Die Landesregierung hatte das Konzept von unabhängigen Gutachtern überprüfen lassen (wir berichteten). „Diese erwiesen sich als klare Anhänger des Renditewahns im Gesundheitswesen“, sagt Schröder. „Um in Wadern auf eine Betriebsgröße von 300 Betten und eine Rendite von acht Prozent zu kommen, schlugen sie einen weiteren Ausbau der Fachabteilungen vor durch Schließung der Krankenhäuser in Losheim und Lebach, welche ihre Spezialisierungen in die Nordsaarlandklinik einbringen müssten.“

Dieses „radikale, politisch äußerst heikle und auch finanziell ambitionierte Modell“, wie Schröder es bezeichnet, legte nun die Landesregierung ihren Gesprächen mit den Krankenhausträgern zugrunde. „Zugleich gab man den Trägern zu verstehen, dass sie erst den Zuschlag bekämen, wenn sie sich mit den Trägern der Krankenhäuser in Lebach und Losheim über die Übernahme von deren Häusern geeinigt hätten.“ Vor diesem Hintergrund nennt er es nicht überraschend, dass sich bisher kein Krankenhausträger entschließen konnte, das Projekt anzugehen.

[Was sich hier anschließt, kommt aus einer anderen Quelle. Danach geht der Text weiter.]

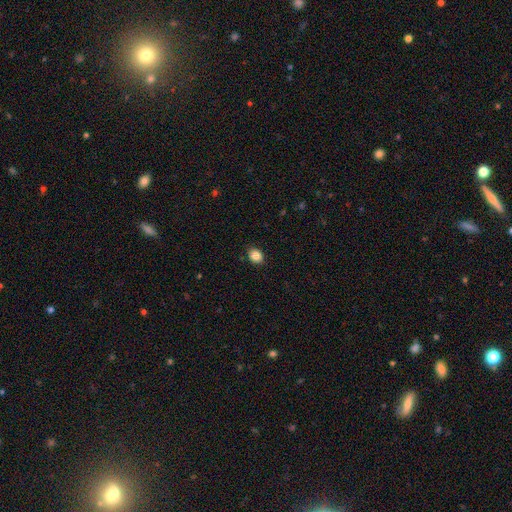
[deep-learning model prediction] Smooth or featured?
  - smooth: 86% *
  - star or artifact: 10%
  - featured or disk: 5%
How rounded?
  - round: 53% *
  - in between: 46%
  - cigar-shaped: 1%
Merging?
  - none: 88% *
  - minor disturbance: 9%
  - major disturbance: 2%
  - merger: 1%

Die BI halte ein leistungsfähiges Krankenhaus im Herzen des Nordsaarlands weiter für notwendig, um dem ländlichen Raum gleichwertige Lebensverhältnisse zu bieten, wie sie an der Saarschiene zu finden sind. Die Errichtung einer Nordsaarlandklinik ist nach Ansicht der BI möglich, „wenn die Landesregierung sich erstens deutlich hinter das Projekt stellt, zweitens mit potenziellen Trägern der Maßnahme auch über etwas leichter zu realisierende Alternativen redet und drittens ihre spürbare Mithilfe beim Ausräumen von Schwierigkeiten zusagt“. Neben dieser Erwartung speziell an die Landesregierung fordert die BI die Politiker auf allen Ebenen dazu auf, sich für ein Umsteuern in der deutschen Gesundheitspolitik einzusetzen, damit Krankenhausärzte und Pflegepersonal wieder ihre ganze Sorge dem Wohl ihrer Patienten widmen können, statt zu überlegen, wie sich dieser „Fall“ in der Bilanz des Hauses auswirken wird.